- _Supplied data_
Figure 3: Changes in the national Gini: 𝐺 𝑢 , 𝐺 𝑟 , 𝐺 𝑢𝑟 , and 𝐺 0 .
---
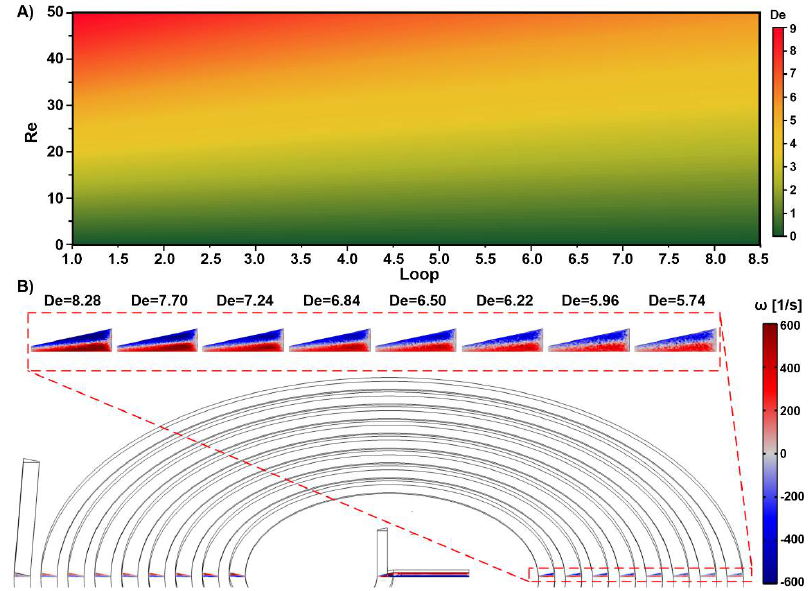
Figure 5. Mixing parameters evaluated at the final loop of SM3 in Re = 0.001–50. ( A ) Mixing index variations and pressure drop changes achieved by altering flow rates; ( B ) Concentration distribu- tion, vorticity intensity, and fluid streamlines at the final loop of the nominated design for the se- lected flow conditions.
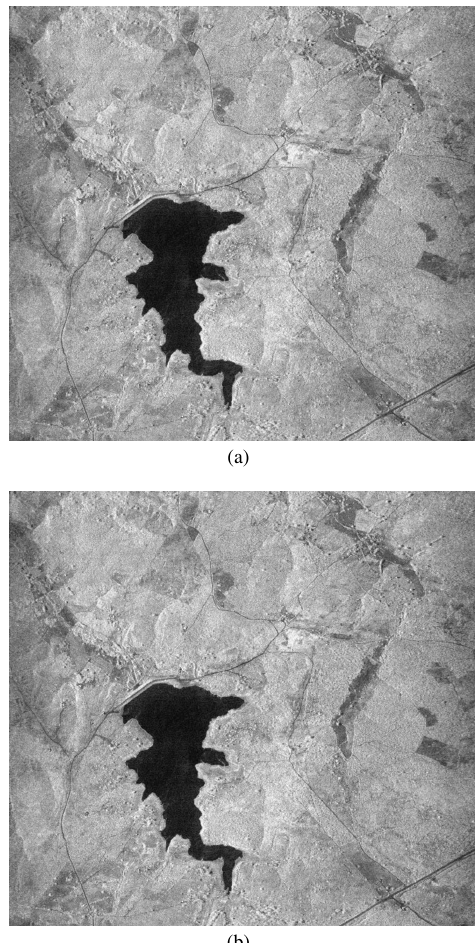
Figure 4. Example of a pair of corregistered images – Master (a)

- _Task brief_
Look back over the records above. Reproduce exactly everything from the line with "Figure 5. Mixing" down to the line with "Figure 4. Example", inclusive, and leave the pictures out.

- _The completed task_
Figure 5. Mixing parameters evaluated at the final loop of SM3 in Re = 0.001–50. ( A ) Mixing index variations and pressure drop changes achieved by altering flow rates; ( B ) Concentration distribu- tion, vorticity intensity, and fluid streamlines at the final loop of the nominated design for the se- lected flow conditions.
Figure 4. Example of a pair of corregistered images – Master (a)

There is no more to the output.